Singin’ the Blues

Yesterday in Texas was a glorious day.  It was in the 70’s, sunny and, best of all, the Bradford pear trees had just started to blossom – there was a thin frosting of white blossoms on these shapely trees, a sure sign that spring was here.  I was ecstatic!  The contrast of how I felt yesterday compared to the previous three weeks was stark.  I realized that I had been in a blue mood for a couple of weeks.  Not an indigo blue but a pale sky-blue mood, not really depressed but just not my usual chipper self.  The bright sunshine and the first harbinger of spring cheered me up.

Perhaps because these flowering trees are the first sign of new life in springtime, I have a visual love affair with Bradford pear trees.  The elementary school near my home has pear trees in the parking lot, lit from above by street lights. In early spring, I always make a special trip after dark to see the trees there because they look like luminous vanilla ice cream cones.  One spring when the kids were young, I took them there, parked the car under a tree and we poked our heads out of the car’s sunroof to touch the blossoms.  All of us remember it as an magic night.

I was going to write today about renewal and rebirth and the glory of springtime. 

But I was too depressed this morning to write, because a very large storm blew through last night, bringing freezing rain and the possibility of snow later today.  It’s been gray, rainy, windy, raw and cold all day.  By noon, I was so depressed that I cried. 

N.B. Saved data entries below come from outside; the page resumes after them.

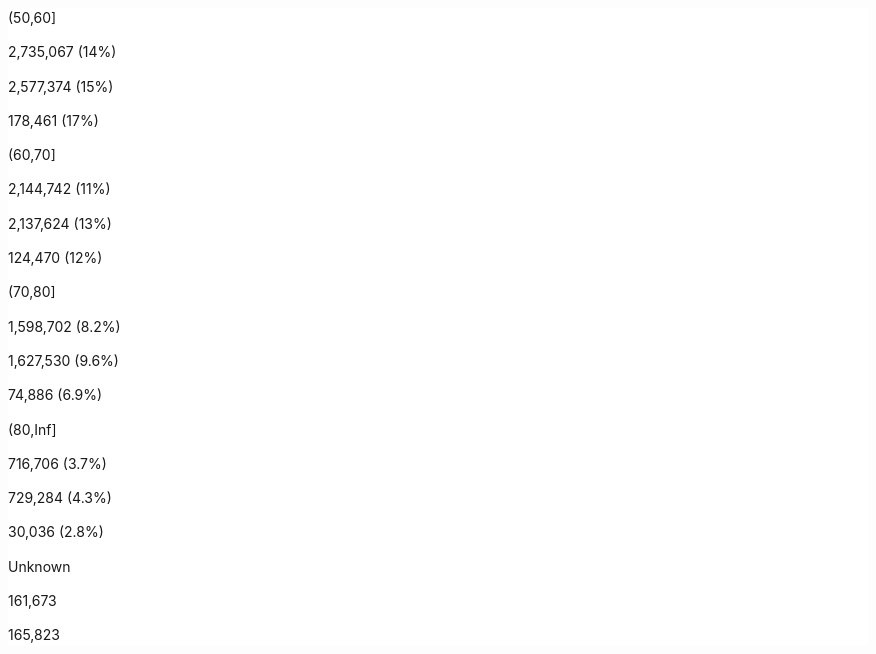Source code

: <p><span style="font-weight: 400;">(50,60]</span></p>
</td>
<td>
<p><span style="font-weight: 400;">2,735,067 (14%)</span></p>
</td>
<td>
<p><span style="font-weight: 400;">2,577,374 (15%)</span></p>
</td>
<td>
<p><span style="font-weight: 400;">178,461 (17%)</span></p>
</td>
</tr>
<tr>
<td>
<p><span style="font-weight: 400;">(60,70]</span></p>
</td>
<td>
<p><span style="font-weight: 400;">2,144,742 (11%)</span></p>
</td>
<td>
<p><span style="font-weight: 400;">2,137,624 (13%)</span></p>
</td>
<td>
<p><span style="font-weight: 400;">124,470 (12%)</span></p>
</td>
</tr>
<tr>
<td>
<p><span style="font-weight: 400;">(70,80]</span></p>
</td>
<td>
<p><span style="font-weight: 400;">1,598,702 (8.2%)</span></p>
</td>
<td>
<p><span style="font-weight: 400;">1,627,530 (9.6%)</span></p>
</td>
<td>
<p><span style="font-weight: 400;">74,886 (6.9%)</span></p>
</td>
</tr>
<tr>
<td>
<p><span style="font-weight: 400;">(80,Inf]</span></p>
</td>
<td>
<p><span style="font-weight: 400;">716,706 (3.7%)</span></p>
</td>
<td>
<p><span style="font-weight: 400;">729,284 (4.3%)</span></p>
</td>
<td>
<p><span style="font-weight: 400;">30,036 (2.8%)</span></p>
</td>
</tr>
<tr>
<td>
<p><span style="font-weight: 400;">Unknown</span></p>
</td>
<td>
<p><span style="font-weight: 400;">161,673</span></p>
</td>
<td>
<p><span style="font-weight: 400;">165,823</span></p>
</td>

Well, there is an obvious, perhaps hackneyed, analogy to capricious springtime weather, and even though it is overused, I need to remember this lesson myself: Life brings us figurative gray and stormy days – sometimes many of them in a row.  The trick for me is to remember that spring always comes eventually. I would be a lot happier if I could simply wait patiently and expectantly for it.  My tears, pouts and protests do not make spring come any faster, just as arguing, resisting or fighting with the reality of my experience does not improve the situation.  My challenge is to dance with all life experiences with grace and ease, with expectation of good things to come and with the knowing that I rest in God’s arms.

That is easier to write than do.  That is my struggle.